Makoura Keita

Personal information
- Nationality: Guinean
- Born: 1 November 1994 (age 31) Fria, Guinea
- Height: 1.75 m (5 ft 9 in)

Sport
- Sport: Track and field
- Event: 100 metres

= Makoura Keita =

Guinean sprinter (born 1994)

Makoura Keita (born 1 November 1994) is a Guinean sprinter.

She first saw recognition as a teenager, when she became champion at the 2009 Zone II African Youth Championships (a regional predecessor of the African Youth Athletics Championships) in Bamako, Mali. The Guinean Federation could only send her to the competition by road, and not all the way: her father stepped in to get a taxi to complete the journey. Running in borrowed shoes she acquired just before the race, she won three medals, one of each colour. Her success saw the Guinean sports minister travel to her hometown for a medal presentation and promise her an audience with president Moussa Dadis Camara, and for Guinean-American entrepreneur Hawa Barry Diallo to gift Keita sports equipment. For a 2012 ECOWAS competition held in Abidjan, Ivory Coast, the Guinean Federation decided to send their athletes by road again, possibly to replicate the journey and thus success of Keita in 2009: the 2012 journey from Conakry to Abidjan was even more fraught.

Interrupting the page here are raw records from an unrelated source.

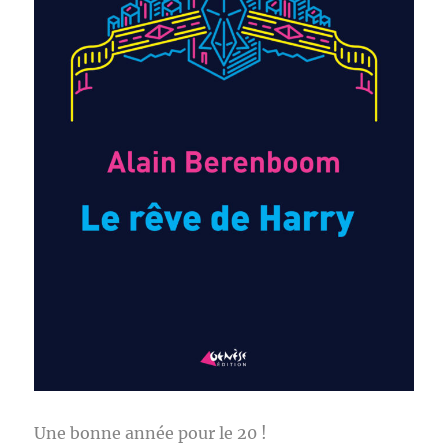
Une bonne année pour le 20 !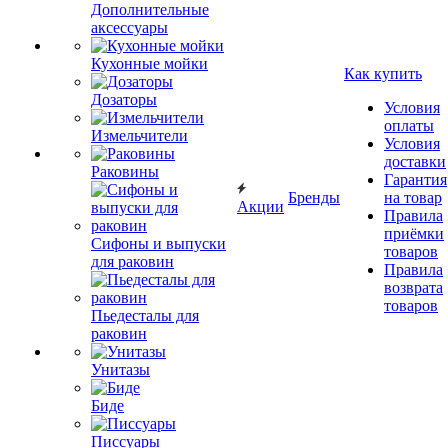
Дополнительные
аксессуары
Кухонные мойки
Как купить
Дозаторы
Условия
оплаты
Измельчители
Условия
доставки
Раковины
Гарантия
Бренды
на товар
Акции
Правила
приёмки
Сифоны и выпуски
товаров
для раковин
Правила
возврата
товаров
Пьедесталы для
раковин
Унитазы
Биде
Писсуары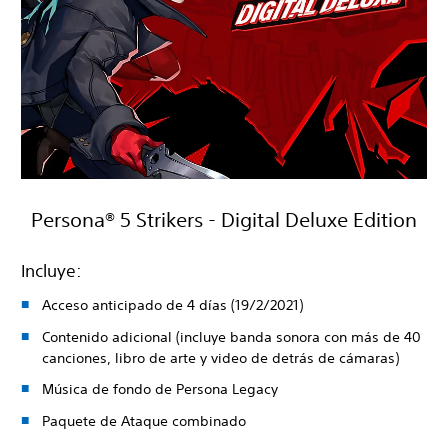
Persona® 5 Strikers - Digital Deluxe Edition
Incluye:
Acceso anticipado de 4 días (19/2/2021)
Contenido adicional (incluye banda sonora con más de 40
canciones, libro de arte y video de detrás de cámaras)
Música de fondo de Persona Legacy
Paquete de Ataque combinado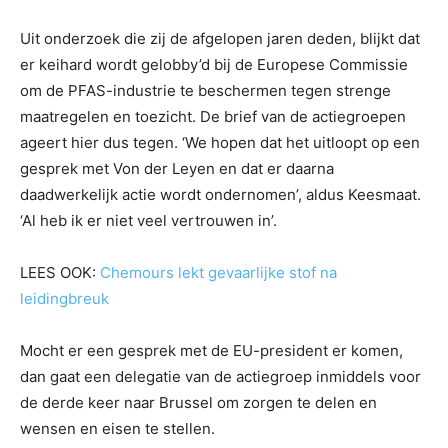
Uit onderzoek die zij de afgelopen jaren deden, blijkt dat
er keihard wordt gelobby’d bij de Europese Commissie
om de PFAS-industrie te beschermen tegen strenge
maatregelen en toezicht. De brief van de actiegroepen
ageert hier dus tegen. ‘We hopen dat het uitloopt op een
gesprek met Von der Leyen en dat er daarna
daadwerkelijk actie wordt ondernomen’, aldus Keesmaat.
‘Al heb ik er niet veel vertrouwen in’.
LEES OOK:
Chemours lekt gevaarlijke stof na
leidingbreuk
Mocht er een gesprek met de EU-president er komen,
dan gaat een delegatie van de actiegroep inmiddels voor
de derde keer naar Brussel om zorgen te delen en
wensen en eisen te stellen.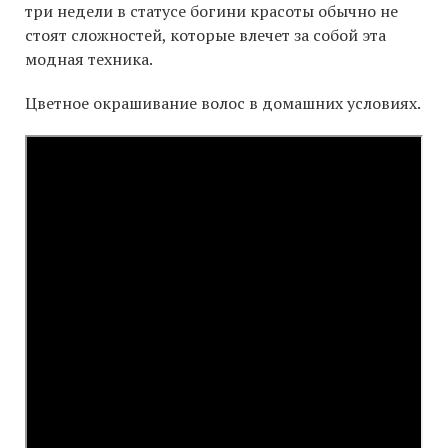
три недели в статусе богини красоты обычно не
стоят сложностей, которые влечет за собой эта
модная техника.
Цветное окрашивание волос в домашних условиях.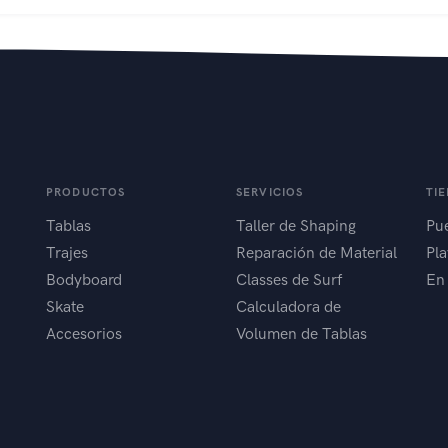
PRODUCTOS
SERVICIOS
TI
Tablas
Taller de Shaping
Pue
Trajes
Reparación de Material
Pla
Bodyboard
Classes de Surf
En
Skate
Calculadora de
Accesorios
Volumen de Tablas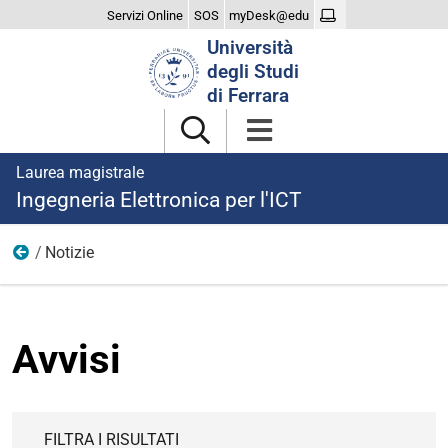
Servizi Online
SOS
myDesk@edu
Cerca
Università
nel
degli Studi
sito
di Ferrara
Laurea magistrale
Ingegneria Elettronica per l'ICT
Notizie
Home
Avvisi
FILTRA I RISULTATI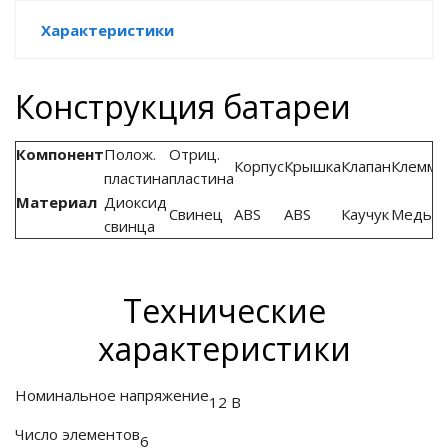
Характеристики
е батареи
ых систем
Конструкция батареи
арея Delta
Компонент
Полож.
Отриц.
Корпус
Крышка
Клапан
Клеммы
бесперебойного
пластина
пластина
Материал
Диоксид
Свинец
ABS
ABS
Каучук
Медь
свинца
ля ИБП
П для газовых и
Технические
отлов отопления
характеристики
ойного питания
отлов
Номинальное напряжение
12 В
ивного котла
Число элементов
6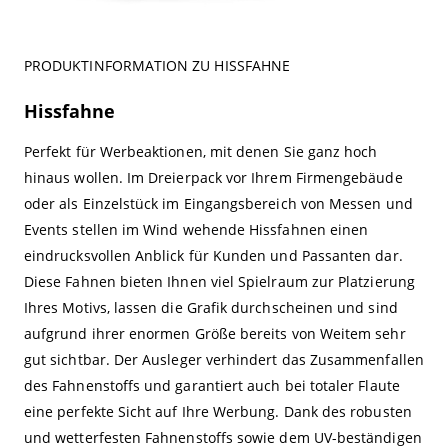
PRODUKTINFORMATION ZU HISSFAHNE
Hissfahne
Perfekt für Werbeaktionen, mit denen Sie ganz hoch
hinaus wollen. Im Dreierpack vor Ihrem Firmengebäude
oder als Einzelstück im Eingangsbereich von Messen und
Events stellen im Wind wehende Hissfahnen einen
eindrucksvollen Anblick für Kunden und Passanten dar.
Diese Fahnen bieten Ihnen viel Spielraum zur Platzierung
Ihres Motivs, lassen die Grafik durchscheinen und sind
aufgrund ihrer enormen Größe bereits von Weitem sehr
gut sichtbar. Der Ausleger verhindert das Zusammenfallen
des Fahnenstoffs und garantiert auch bei totaler Flaute
eine perfekte Sicht auf Ihre Werbung. Dank des robusten
und wetterfesten Fahnenstoffs sowie dem UV-beständigen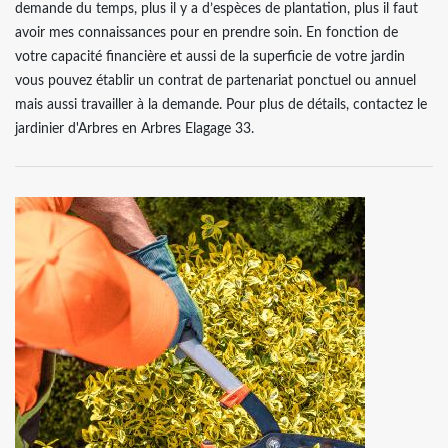
demande du temps, plus il y a d’espèces de plantation, plus il faut
avoir mes connaissances pour en prendre soin. En fonction de
votre capacité financière et aussi de la superficie de votre jardin
vous pouvez établir un contrat de partenariat ponctuel ou annuel
mais aussi travailler à la demande. Pour plus de détails, contactez le
jardinier d'Arbres en Arbres Elagage 33.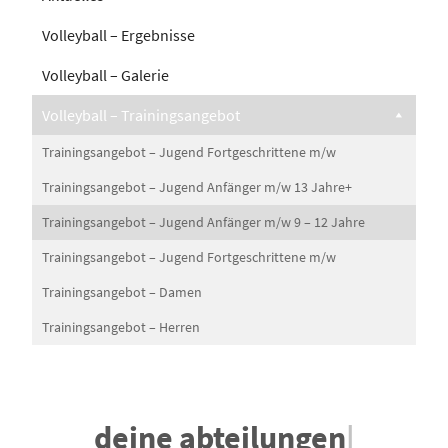
Volleyball – Ergebnisse
Volleyball – Galerie
Volleyball – Trainingsangebot
Trainingsangebot – Jugend Fortgeschrittene m/w
Trainingsangebot – Jugend Anfänger m/w 13 Jahre+
Trainingsangebot – Jugend Anfänger m/w 9 – 12 Jahre
Trainingsangebot – Jugend Fortgeschrittene m/w
Trainingsangebot – Damen
Trainingsangebot – Herren
deine abteilungen
|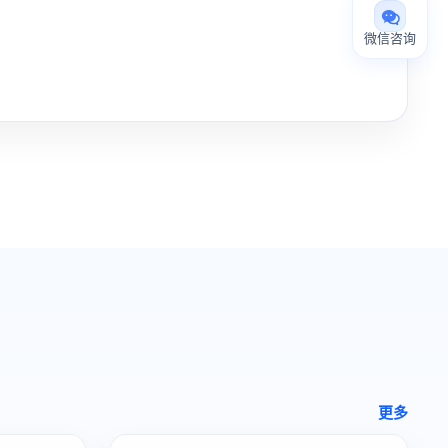
微信咨询
更多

Keita competed in the women's 100 metres event at the 2016 Summer Olympics, where she finished fourth in her heat with a time of 12.66 seconds. She did not advance to the quarterfinals. A joint Japan-Guinea communiqué issued in 2017 ahead of the 2020 Summer Olympics identified Keita as the nation's most promising athlete.

In 2019, she represented Guinea at the 2019 African Games held in Rabat, Morocco. She competed in the women's 100 metres and she finished in 39th place in the heats. Guinean website iMedias has called her "the Guinean queen of 100m"; though she was reigning Guinean champion in the event in 2020, she missed out on the 2020 Olympics (in 2021).

Keita was unanimously elected president of the Guinean athletes' commission, part of the Guinean National Olympic and Sports Committee (CNOSG), in July 2022, by athletes from the 28 sport federations affiliated with the CNOSG. Serving a four-year term, the role is to defend the interests of Guinean athletes within the Olympic movement.